Find a Support Network
While therapy is beneficial because you’ll gain professional insight, talking to other cancer patients can be just as, or even more, helpful. Group therapy sessions can offer an opportunity to discuss what you’re going through with people who truly get it. You’ll confide in others who understand the hardships and joys while you go through the journey together.
Consider telling your close friends and family members about your diagnosis. If chemotherapy or other intensive cancer treatments will be a part of your health plan, there will be days when you won’t feel your best. You’ll want a network of reliable people to lend a helping hand once in a while and to know that there are loving people available when you need them.
Palliative Care At Home
Palliative Care is the interdisciplinary healthcare approach to living with a life-limiting illness, such as cancer. Your doctor will prescribe medical treatments (such as radiation therapy) to attack the disease and prevent it from spreading. They will also likely recommend in-home palliative care alongside the primary treatment as a means of coping and managing the painful side effects of medicines and having the illness.

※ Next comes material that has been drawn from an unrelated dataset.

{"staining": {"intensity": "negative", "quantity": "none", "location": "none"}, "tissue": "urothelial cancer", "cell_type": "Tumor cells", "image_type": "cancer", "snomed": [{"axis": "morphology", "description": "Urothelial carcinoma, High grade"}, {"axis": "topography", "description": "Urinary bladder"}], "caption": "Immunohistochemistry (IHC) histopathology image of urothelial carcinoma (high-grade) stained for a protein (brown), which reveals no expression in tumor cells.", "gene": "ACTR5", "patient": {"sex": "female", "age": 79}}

Look for a home healthcare provider in your area that offers in-home palliative care with specialized caregivers and nurses. Such caregivers will provide personal support right in the comfort of your home — from cooking and cleaning to managing prescription medications to monitoring your pain levels 24 hours a day.
When a doctor tells you that you have cancer, you may feel the world come to an abrupt pause. But once you absorb the information and reach out to friends, family, and healthcare professionals, you’ll realize that life does continue. You’ll experience joy and happiness, all with a little help from those who love you.